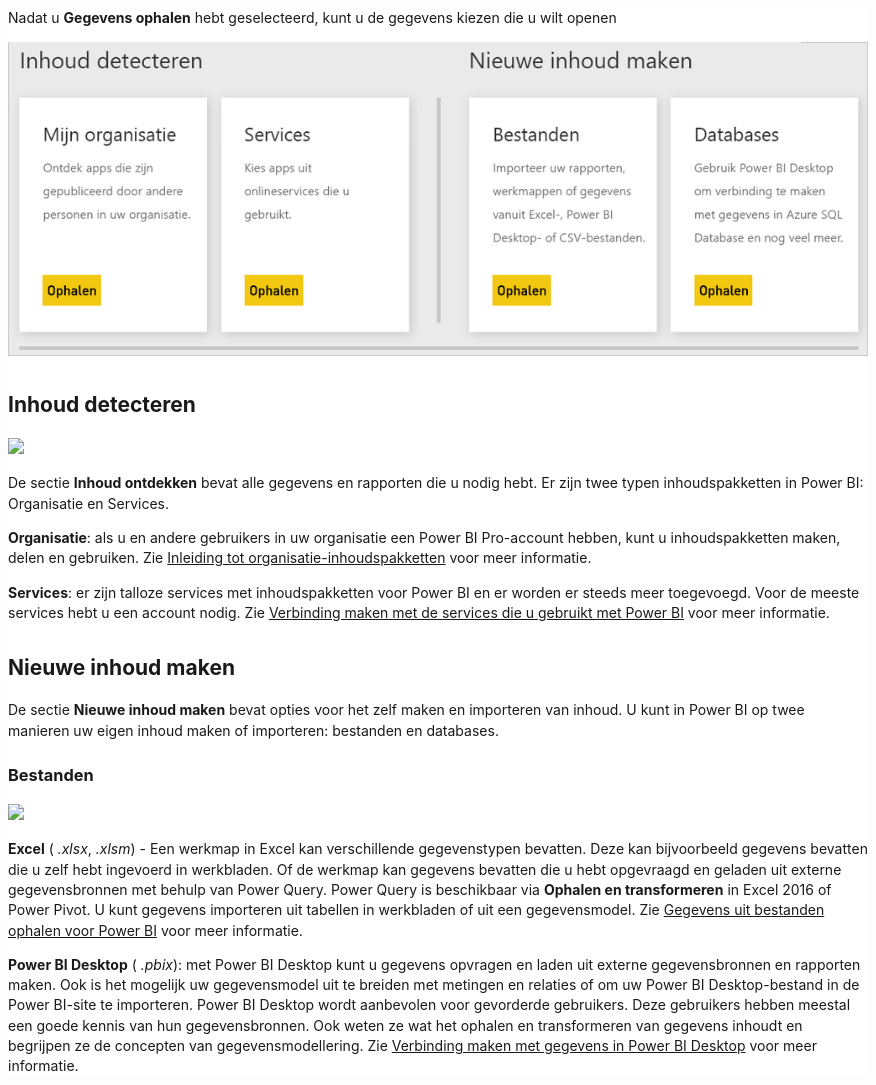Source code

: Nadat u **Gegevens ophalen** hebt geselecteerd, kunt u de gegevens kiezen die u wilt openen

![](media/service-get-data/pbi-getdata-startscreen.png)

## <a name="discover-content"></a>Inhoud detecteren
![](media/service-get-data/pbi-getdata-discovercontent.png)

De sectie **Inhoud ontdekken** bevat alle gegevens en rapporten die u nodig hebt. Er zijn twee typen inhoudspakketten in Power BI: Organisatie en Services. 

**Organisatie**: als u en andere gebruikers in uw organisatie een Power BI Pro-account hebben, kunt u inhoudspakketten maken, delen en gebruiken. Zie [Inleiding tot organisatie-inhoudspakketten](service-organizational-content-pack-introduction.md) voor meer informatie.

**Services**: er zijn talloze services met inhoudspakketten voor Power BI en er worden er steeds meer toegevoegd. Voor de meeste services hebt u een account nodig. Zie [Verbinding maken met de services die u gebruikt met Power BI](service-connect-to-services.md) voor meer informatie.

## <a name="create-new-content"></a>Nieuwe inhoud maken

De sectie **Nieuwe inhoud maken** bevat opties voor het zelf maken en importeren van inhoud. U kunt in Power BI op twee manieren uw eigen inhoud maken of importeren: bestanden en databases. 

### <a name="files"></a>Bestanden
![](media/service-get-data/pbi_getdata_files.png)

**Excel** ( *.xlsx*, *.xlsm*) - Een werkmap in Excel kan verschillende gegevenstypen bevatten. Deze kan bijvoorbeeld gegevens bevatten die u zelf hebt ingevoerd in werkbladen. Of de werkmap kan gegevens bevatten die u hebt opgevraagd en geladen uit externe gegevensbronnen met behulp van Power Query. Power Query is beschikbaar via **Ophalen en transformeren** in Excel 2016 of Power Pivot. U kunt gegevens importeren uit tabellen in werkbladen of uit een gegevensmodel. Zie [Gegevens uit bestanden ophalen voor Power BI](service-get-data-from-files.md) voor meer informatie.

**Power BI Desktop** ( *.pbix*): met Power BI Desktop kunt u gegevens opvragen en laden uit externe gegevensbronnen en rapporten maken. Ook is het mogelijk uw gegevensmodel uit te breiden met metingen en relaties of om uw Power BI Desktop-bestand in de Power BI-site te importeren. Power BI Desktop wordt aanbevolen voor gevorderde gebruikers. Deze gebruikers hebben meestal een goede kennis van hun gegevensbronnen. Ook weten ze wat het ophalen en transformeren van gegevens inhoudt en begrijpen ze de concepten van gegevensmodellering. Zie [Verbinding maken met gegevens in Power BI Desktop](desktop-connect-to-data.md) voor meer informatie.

**Task item:** Return every line of the material's source text unchanged, leaving out the pictures.

**Response below:**
Source code

: Nadat u **Gegevens ophalen** hebt geselecteerd, kunt u de gegevens kiezen die u wilt openen

![](media/service-get-data/pbi-getdata-startscreen.png)

## <a name="discover-content"></a>Inhoud detecteren
![](media/service-get-data/pbi-getdata-discovercontent.png)

De sectie **Inhoud ontdekken** bevat alle gegevens en rapporten die u nodig hebt. Er zijn twee typen inhoudspakketten in Power BI: Organisatie en Services. 

**Organisatie**: als u en andere gebruikers in uw organisatie een Power BI Pro-account hebben, kunt u inhoudspakketten maken, delen en gebruiken. Zie [Inleiding tot organisatie-inhoudspakketten](service-organizational-content-pack-introduction.md) voor meer informatie.

**Services**: er zijn talloze services met inhoudspakketten voor Power BI en er worden er steeds meer toegevoegd. Voor de meeste services hebt u een account nodig. Zie [Verbinding maken met de services die u gebruikt met Power BI](service-connect-to-services.md) voor meer informatie.

## <a name="create-new-content"></a>Nieuwe inhoud maken

De sectie **Nieuwe inhoud maken** bevat opties voor het zelf maken en importeren van inhoud. U kunt in Power BI op twee manieren uw eigen inhoud maken of importeren: bestanden en databases. 

### <a name="files"></a>Bestanden
![](media/service-get-data/pbi_getdata_files.png)

**Excel** ( *.xlsx*, *.xlsm*) - Een werkmap in Excel kan verschillende gegevenstypen bevatten. Deze kan bijvoorbeeld gegevens bevatten die u zelf hebt ingevoerd in werkbladen. Of de werkmap kan gegevens bevatten die u hebt opgevraagd en geladen uit externe gegevensbronnen met behulp van Power Query. Power Query is beschikbaar via **Ophalen en transformeren** in Excel 2016 of Power Pivot. U kunt gegevens importeren uit tabellen in werkbladen of uit een gegevensmodel. Zie [Gegevens uit bestanden ophalen voor Power BI](service-get-data-from-files.md) voor meer informatie.

**Power BI Desktop** ( *.pbix*): met Power BI Desktop kunt u gegevens opvragen en laden uit externe gegevensbronnen en rapporten maken. Ook is het mogelijk uw gegevensmodel uit te breiden met metingen en relaties of om uw Power BI Desktop-bestand in de Power BI-site te importeren. Power BI Desktop wordt aanbevolen voor gevorderde gebruikers. Deze gebruikers hebben meestal een goede kennis van hun gegevensbronnen. Ook weten ze wat het ophalen en transformeren van gegevens inhoudt en begrijpen ze de concepten van gegevensmodellering. Zie [Verbinding maken met gegevens in Power BI Desktop](desktop-connect-to-data.md) voor meer informatie.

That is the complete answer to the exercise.